■ Extract provided ■
================================
Transaction Overview

On July 1st, 2025, Swyftx, one of the largest Australian cryptocurrency exchanges, announced a definitive agreement to acquire Caleb & Brown, a high-net-worth-focused crypto brokerage, for an undisclosed amount.

 

Target: Caleb & Brown

Caleb and Brown is a Melbourne-based, high net worth focused crypto brokerage that specializes in personalized trading services across the digital asset landscape. Caleb & Brown focuses on the relationship model used successfully across traditional  financial services – every client that comes onto their platform gets assigned a broker to assist them in executing trades  and handling all customer service needs. Caleb and Brown’s core services include 1) Brokerage Services, which provide personalized 24/7 trading support for 250+ digital assets, 2) an OTC Desk, which provides high volume trading solutions with deep liquidity and competitive pricing, 3) the Caleb and Brown Asset Management, an actively managed crypto asset fund for accredited investor, 4) crypto custody. 

 

The business has more than AUD $2 billion of digital assets under custody and was founded by Rupert Hackett and Dr. Prash Puspanathan in 2016. C&B is led by CEO Jackson Zeng and has 64 team members across both Australia and the US. Caleb & Brown has not raised any outside capital. 

 

Architect Partners’ Observations

Architect Partners acted as the exclusive financial advisor to Caleb & Brown.
================================
■ Excerpted records ■
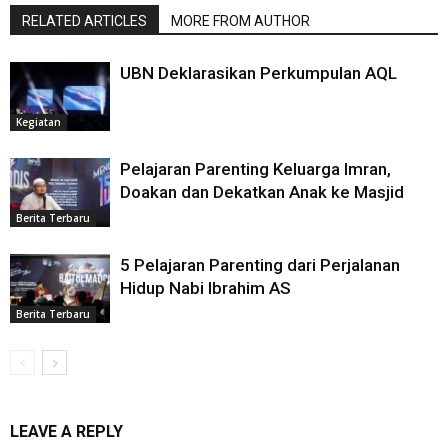
RELATED ARTICLES
MORE FROM AUTHOR
UBN Deklarasikan Perkumpulan AQL
Kegiatan
Pelajaran Parenting Keluarga Imran,
Doakan dan Dekatkan Anak ke Masjid
Berita Terbaru
5 Pelajaran Parenting dari Perjalanan
Hidup Nabi Ibrahim AS
Berita Terbaru
LEAVE A REPLY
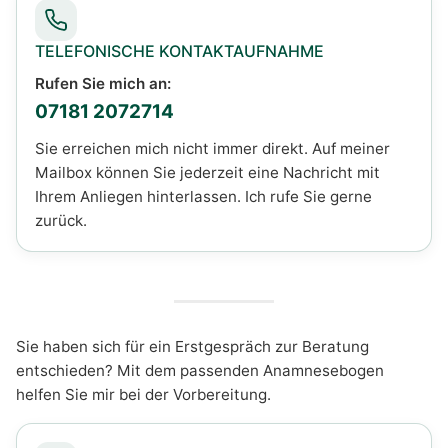
TELEFONISCHE KONTAKTAUFNAHME
Rufen Sie mich an:
07181 2072714
Sie erreichen mich nicht immer direkt. Auf meiner
Mailbox können Sie jederzeit eine Nachricht mit
Ihrem Anliegen hinterlassen. Ich rufe Sie gerne
zurück.
Sie haben sich für ein Erstgespräch zur Beratung
entschieden? Mit dem passenden Anamnesebogen
helfen Sie mir bei der Vorbereitung.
================================
■ What to work on ■
1. In the overview of the Caleb & Brown acquisition, how many team members does Caleb & Brown have, and in which countries?
2. Pick up the overview of the Caleb & Brown acquisition after its final sentence and carry it further.
You won't need the rows for this work.

■ Responses in order ■
1. Caleb & Brown has 64 team members across Australia and the US.

2.
Swyftx’s acquisition of Caleb & Brown marks the largest acquisition targeting high net worth crypto investors. It also reflects two important shifts in the evolution of crypto exchanges, particularly within the ANZ region.

 

First, high-net-worth client service is becoming a strategic differentiator. Exchanges are beginning to recognize that personalized brokerage and deep client relationships offer a competitive advantage while greatly reducing attrition. This is a model that high-net-worth clients are accustomed to in their financial lives. Caleb & Brown’s approach, which assigns a dedicated broker to every client, stands apart from the high-volume, low-touch models that dominate the market. Swyftx gains access not only to clients but also to an established business model that emphasizes trust, service, and retention in a way few crypto exchanges have pursued.

 

Second, this is a milestone moment for ANZ crypto M&A. While there have been many plays for global expansion by exchanges, this is the first of its kind in Australia moving into the US, signaling that the region is entering a more active phase of market maturity. 

 

We believe this transaction will serve as a catalyst for further strategic activity to expand globally and to augment services as companies seek differentiation in both product and customer segments.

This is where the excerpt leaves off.